→ WHAT THE TASK REQUIRES:
Reproduce the lines below, replacing "Impressum" with "Kontakt" and leaving everything else unchanged. Omit the pictures from your answer.

→ EXCERPTED DATA:
---
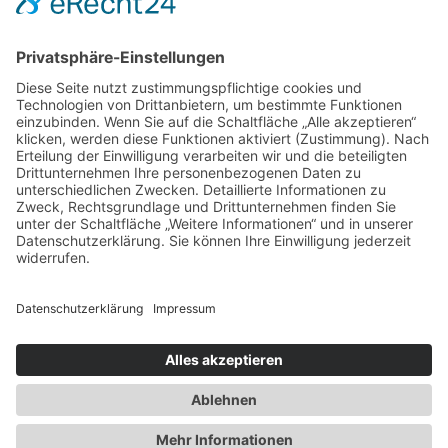
Aktivitäten sammeln. Bitte lesen Sie die
Details durch und stimmen Sie der Nutzung
des Service zu, um dieses Video anzusehen.
Mehr Informationen
Newsletter
Presse
Akzeptieren
Anfahrt
powered by
Usercentrics Consent
Partner
Management Platform
&
eRecht24
Schutzkonzept
Allgemeine Geschäftsbedingungen
Datenschutz
Impressum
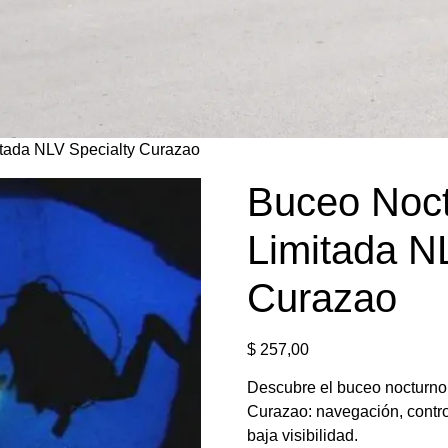
itada NLV Specialty Curazao
Buceo Noctu
Limitada N
Curazao
$
257,00
Descubre el buceo nocturno
Curazao: navegación, contro
baja visibilidad.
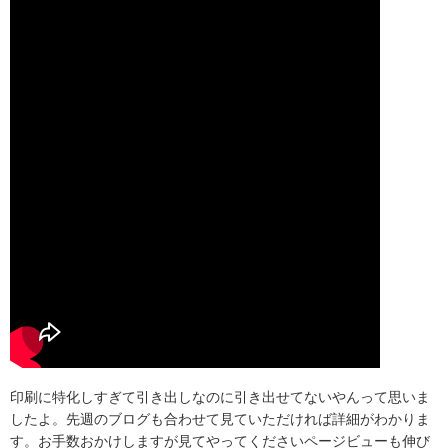
印刷に特化しすぎて引き出しなのに引き出せてないやんって思いま
したよ。先週のブログも合わせて見ていただければ詳細がわかりま
す。お手数おかけしますが見てやってくださいページビューも伸び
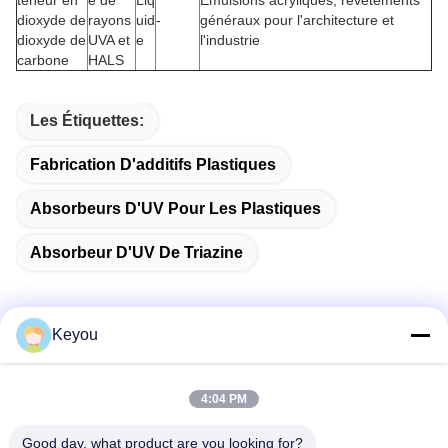
teneur en
e de
Liq
Émulsions acryliques, revêtements
dioxyde de
rayons
uid
-
généraux pour l'architecture et
dioxyde de
UVA et
e
l'industrie
carbone
HALS
Les Étiquettes:
Fabrication D'additifs Plastiques
Absorbeurs D'UV Pour Les Plastiques
Absorbeur D'UV De Triazine
Keyou
Contactez rapidement
4:04 PM
Adresse
Good day, what product are you looking for?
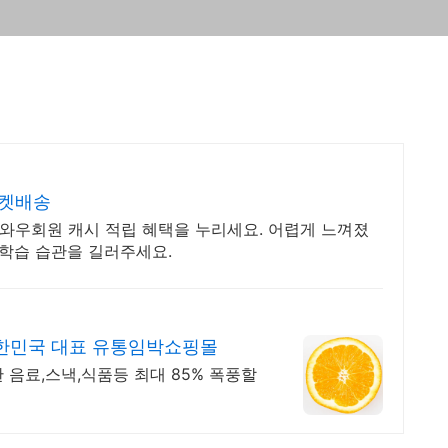
로켓배송
 와우회원 캐시 적립 혜택을 누리세요. 어렵게 느껴졌
 학습 습관을 길러주세요.
한민국 대표 유통임박쇼핑몰
 음료,스낵,식품등 최대 85% 폭풍할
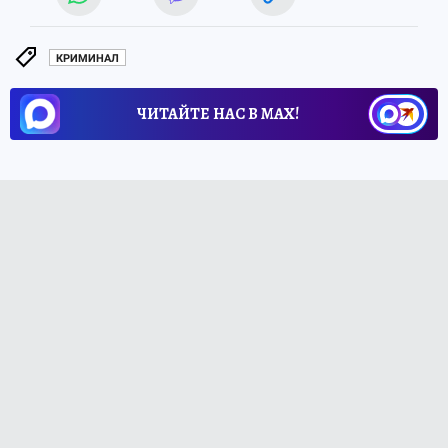
КРИМИНАЛ
ЧИТАЙТЕ НАС В МАХ!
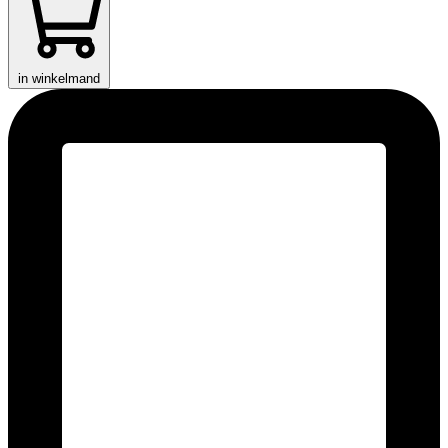
in winkelmand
---
→ COMPLETED EXERCISE:
Aktivitäten sammeln. Bitte lesen Sie die
Details durch und stimmen Sie der Nutzung
des Service zu, um dieses Video anzusehen.
Mehr Informationen
Newsletter
Presse
Akzeptieren
Anfahrt
powered by
Usercentrics Consent
Partner
Management Platform
&
eRecht24
Schutzkonzept
Allgemeine Geschäftsbedingungen
Datenschutz
Kontakt
itada NLV Specialty Curazao
Buceo Noctu
Limitada N
Curazao
$
257,00
Descubre el buceo nocturno
Curazao: navegación, contro
baja visibilidad.
印刷に特化しすぎて引き出しなのに引き出せてないやんって思いま
したよ。先週のブログも合わせて見ていただければ詳細がわかりま
す。お手数おかけしますが見てやってくださいページビューも伸び
teneur en
e de
Liq
Émulsions acryliques, revêtements
dioxyde de
rayons
uid
-
généraux pour l'architecture et
dioxyde de
UVA et
e
l'industrie
carbone
HALS
Les Étiquettes:
Fabrication D'additifs Plastiques
Absorbeurs D'UV Pour Les Plastiques
Absorbeur D'UV De Triazine
Keyou
Contactez rapidement
4:04 PM
Adresse
Good day, what product are you looking for?
로켓배송
 와우회원 캐시 적립 혜택을 누리세요. 어렵게 느껴졌
 학습 습관을 길러주세요.
한민국 대표 유통임박쇼핑몰
 음료,스낵,식품등 최대 85% 폭풍할
КРИМИНАЛ
ЧИТАЙТЕ НАС В МАХ!
in winkelmand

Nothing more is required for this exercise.